**What you need to do**
Write the next part of the passage on feedback-free video coding, picking up after its final sentence.

**Exercise passage**
>>
The results will show that the system reduces the variance of the distortion and improves the perceptual video quality, in comparison with more conventional feedback-free methods without increasing the encoding complexity. The trade-off introduced by the proposed method is a reduction in the average R-D performance as compared to systems with perfect rate knowledge.
This paper is structured as follows: Section 2 provides a short review of the relevant literature. Section 3 discusses real field coding and describes how it alleviates the effects of an imperfect rate estimation. Section 4 describes the overall design of the system. Specific aspects of the encoder and its subsystems are described in Section 5, while the decoder with its subsystems are discussed in Section 6. The complexity of the proposed system is analysed in Section 7 and the performance of the system is analysed in Section 8, with the conclusion following in Section 9.
<<
**Recorded information**
>>
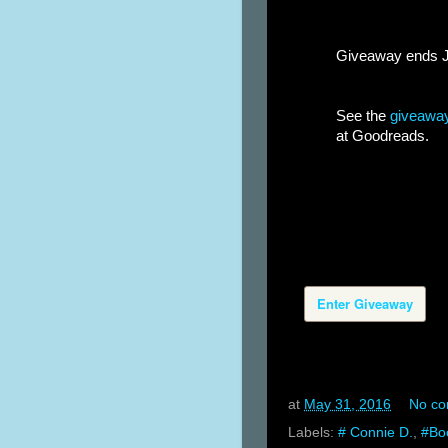
Giveaway ends Jun
See the
giveaway
at Goodreads.
Enter Giveaway
at
May 31, 2016
No c
Labels:
# Connie D.
,
#Bo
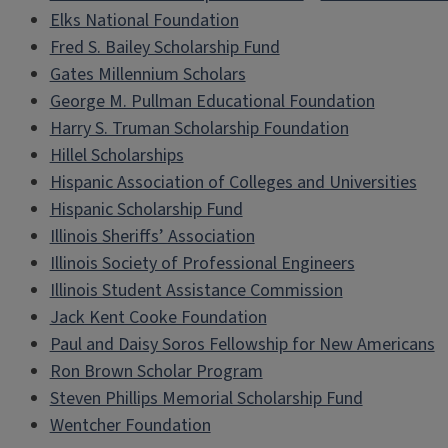
Elks National Foundation
Fred S. Bailey Scholarship Fund
Gates Millennium Scholars
George M. Pullman Educational Foundation
Harry S. Truman Scholarship Foundation
Hillel Scholarships
Hispanic Association of Colleges and Universities
Hispanic Scholarship Fund
Illinois Sheriffs’ Association
Illinois Society of Professional Engineers
Illinois Student Assistance Commission
Jack Kent Cooke Foundation
Paul and Daisy Soros Fellowship for New Americans
Ron Brown Scholar Program
Steven Phillips Memorial Scholarship Fund
Wentcher Foundation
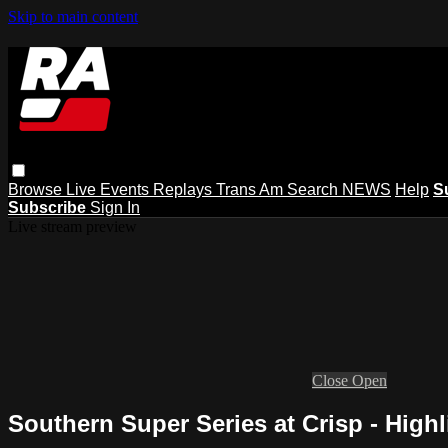
Skip to main content
Browse
Live Events
Replays
Trans Am
Search
NEWS
Help
S
Subscribe
Sign In
Live stream preview
Close
Open
Southern Super Series at Crisp - Highl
<<
**Written response**
2 Overview of the previous work
DVC is based on the Wyner-Ziv [3] and Slepian-Wolf (SW)[4] coding theorems. There have been several DVC systems proposed in literature along with many improvements to individual subsystems. The first practical systems were the Stanford system [5] and PRISM (Berkeley) [6]. Since then many improvements have been introduced. Notable milestones include the DISCOVER [1] and VISNET [7] codecs, both of which are based on the architecture of the Stanford system. The authors have also presented a codec based on the Stanford architecture [8, 9], of which the SI creation method is used in this paper.
The majority of competitive systems require a feedback path. Methods to remove feedback are based on estimating the required rate at the encoder and attempting to mitigate the visual effects of decoding failures at the decoder. Estimating the rate requires estimating the SI at the encoder, which increases the encoder complexity. Some estimate must be made and thus the increased complexity at the encoder becomes a trade-off point for R-D performance.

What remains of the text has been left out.